An organ donation manager has welcomed a study that reveals wide differences in kidney patients’ access to life-saving organs.
James Neuberger, associate medical director of organ donation and transplantation at NHS Blood and Transplant (NHSBT), said renal centres should “take note” of the study, which found large variations across the UK that could not be explained by health reasons.
Mr Neuberger said although there had been a 40% increase in the number of kidney transplants taking place in the UK in the past five years, geographical variations should be a matter of concern for renal centres.
“We encourage renal centres to take note of its findings so as to help bring about further improvement in care, treatment and equity,” he said.

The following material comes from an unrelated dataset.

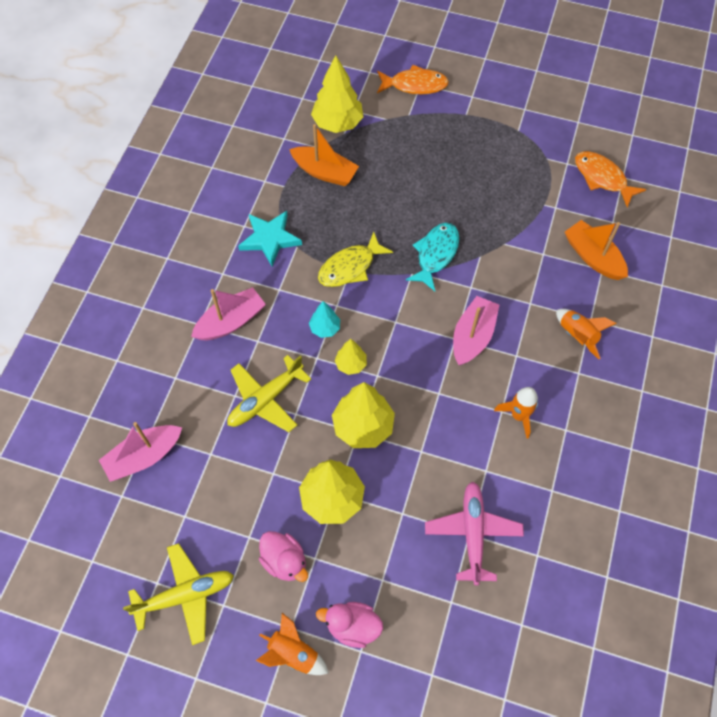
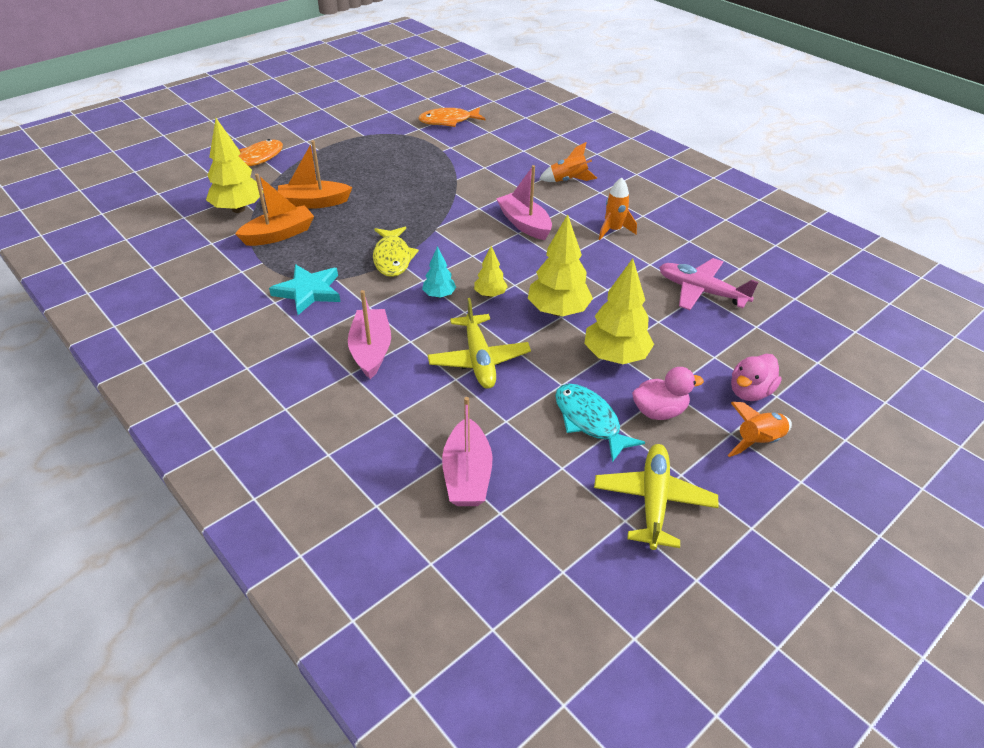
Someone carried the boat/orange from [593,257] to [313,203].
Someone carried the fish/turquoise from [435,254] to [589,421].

“NHSBT is committed to ensuring there is equity of access to transplantation of all organs, regardless of various factors such as the patient’s age, gender or ethnicity, and our policies are continuously reviewed to ensure they are appropriate and up to date.”
The study, carried out by NHSBT and UK Renal Registry and published in the British Medical Journal (BMJ), looked at 16,202 dialysis patients at 65 renal centres across the UK to build up an accurate picture of which patients received transplants and the length of time they were kept on the transplant list.
While there are currently 6,865 adults needing kidney transplants in the UK, priority is given to children who wait on average 164 days to receive their new organ.
One reason cited as a possible cause for the variations is the severity of the illness, with some patients falling off the list if they become too ill. However, they can be placed back on to the list if their health improves sufficiently.